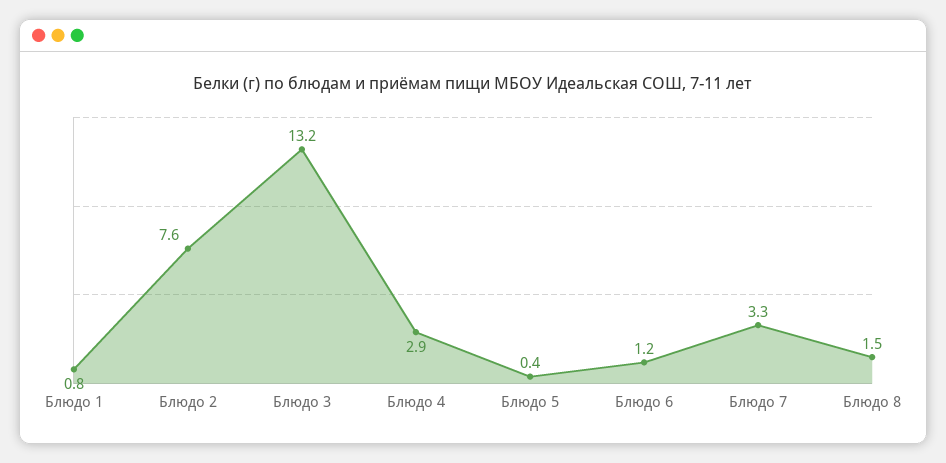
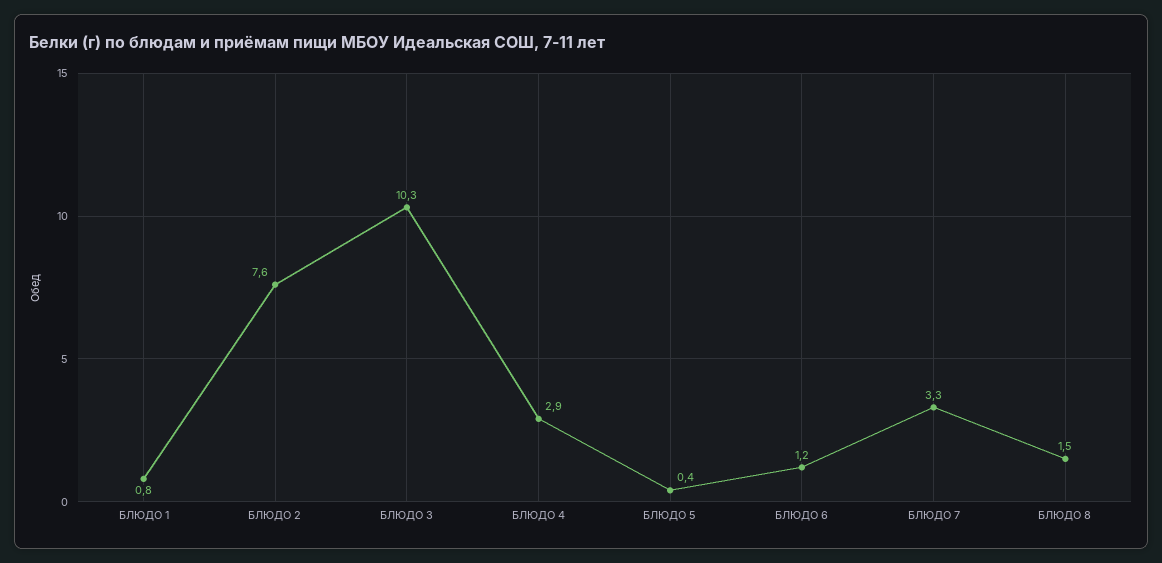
Блюдо 3: 13.2 -> 10.3

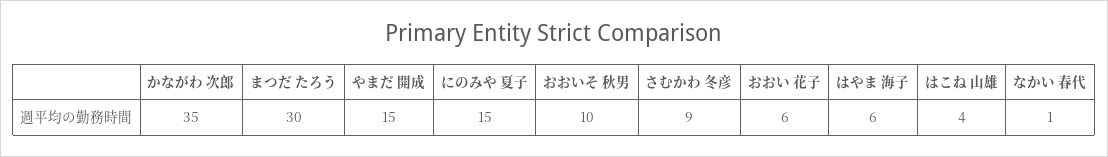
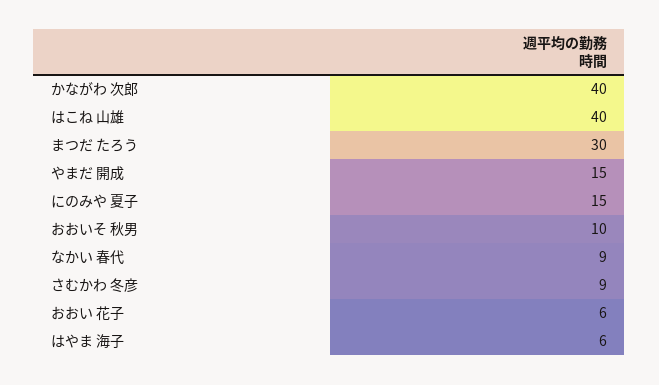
かながわ 次郎: 35 -> 40
はこね 山雄: 4 -> 40
なかい 春代: 1 -> 9

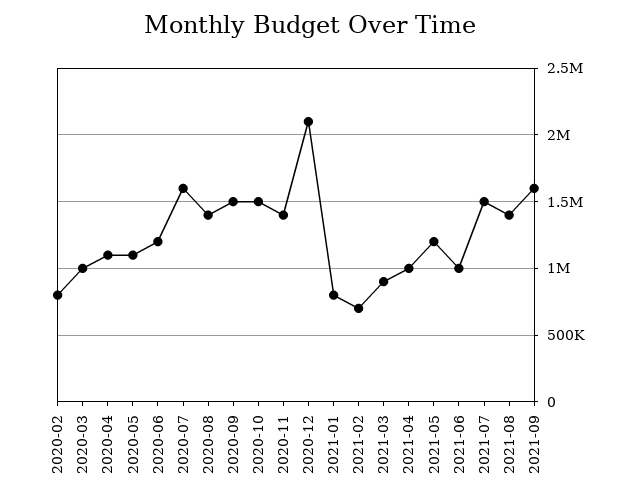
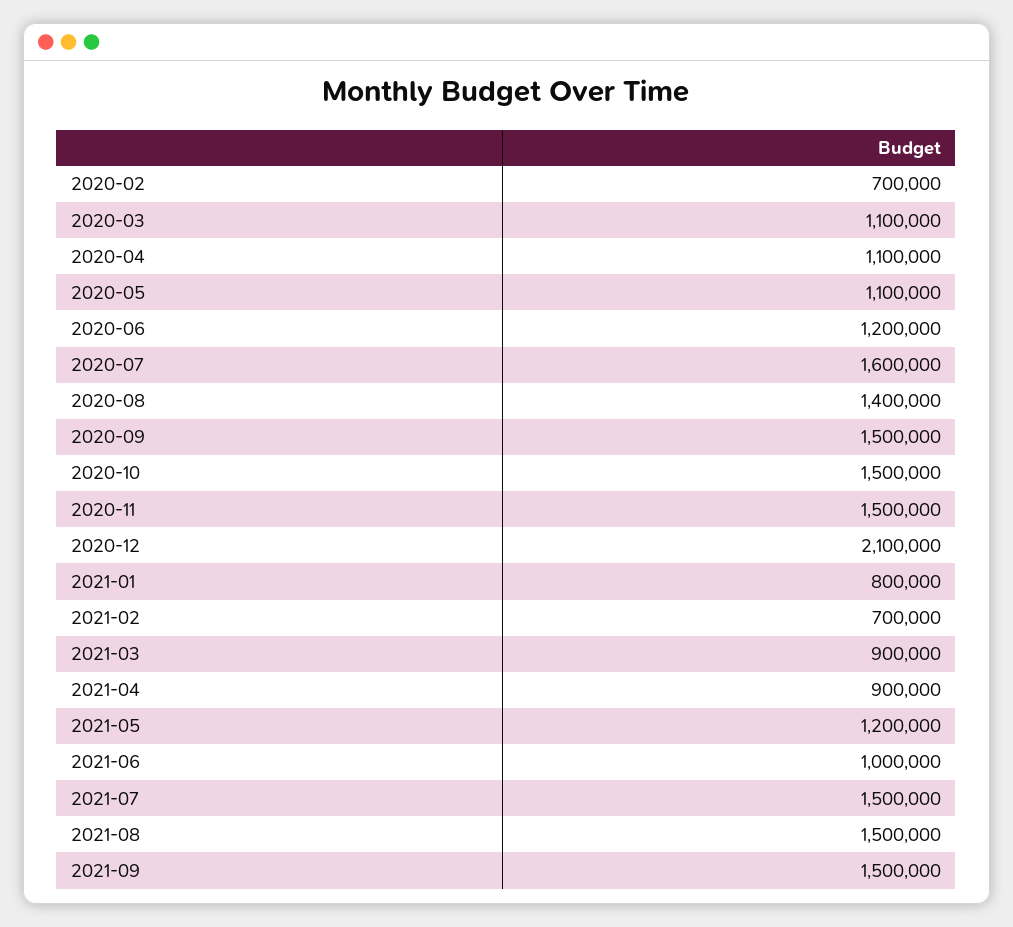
2020-02: 800000 -> 700000
2020-03: 1000000 -> 1100000
2020-11: 1400000 -> 1500000
2021-04: 1000000 -> 900000
2021-08: 1400000 -> 1500000
2021-09: 1600000 -> 1500000

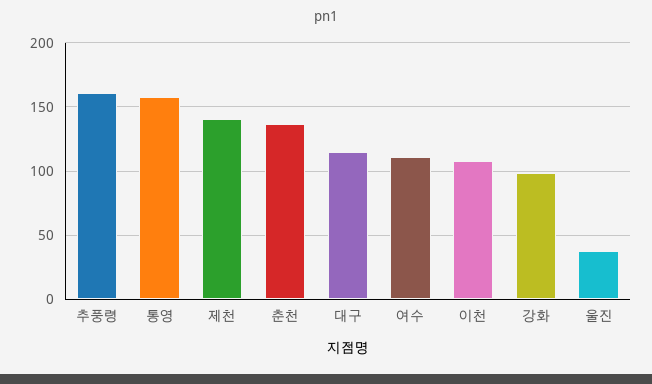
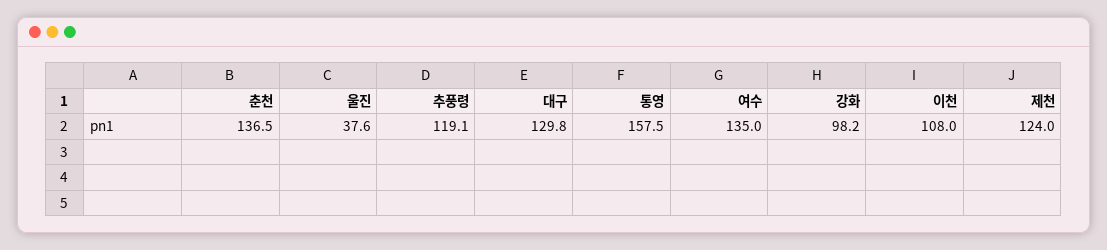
추풍령: 160 -> 119.1
제천: 140 -> 124
대구: 115 -> 129.8
여수: 110 -> 135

________________________

**What the exercise asks**
The answer is the full listing above, reproduced character for character, minus its images.

**Task solution**
Блюдо 3: 13.2 -> 10.3

かながわ 次郎: 35 -> 40
はこね 山雄: 4 -> 40
なかい 春代: 1 -> 9

2020-02: 800000 -> 700000
2020-03: 1000000 -> 1100000
2020-11: 1400000 -> 1500000
2021-04: 1000000 -> 900000
2021-08: 1400000 -> 1500000
2021-09: 1600000 -> 1500000

추풍령: 160 -> 119.1
제천: 140 -> 124
대구: 115 -> 129.8
여수: 110 -> 135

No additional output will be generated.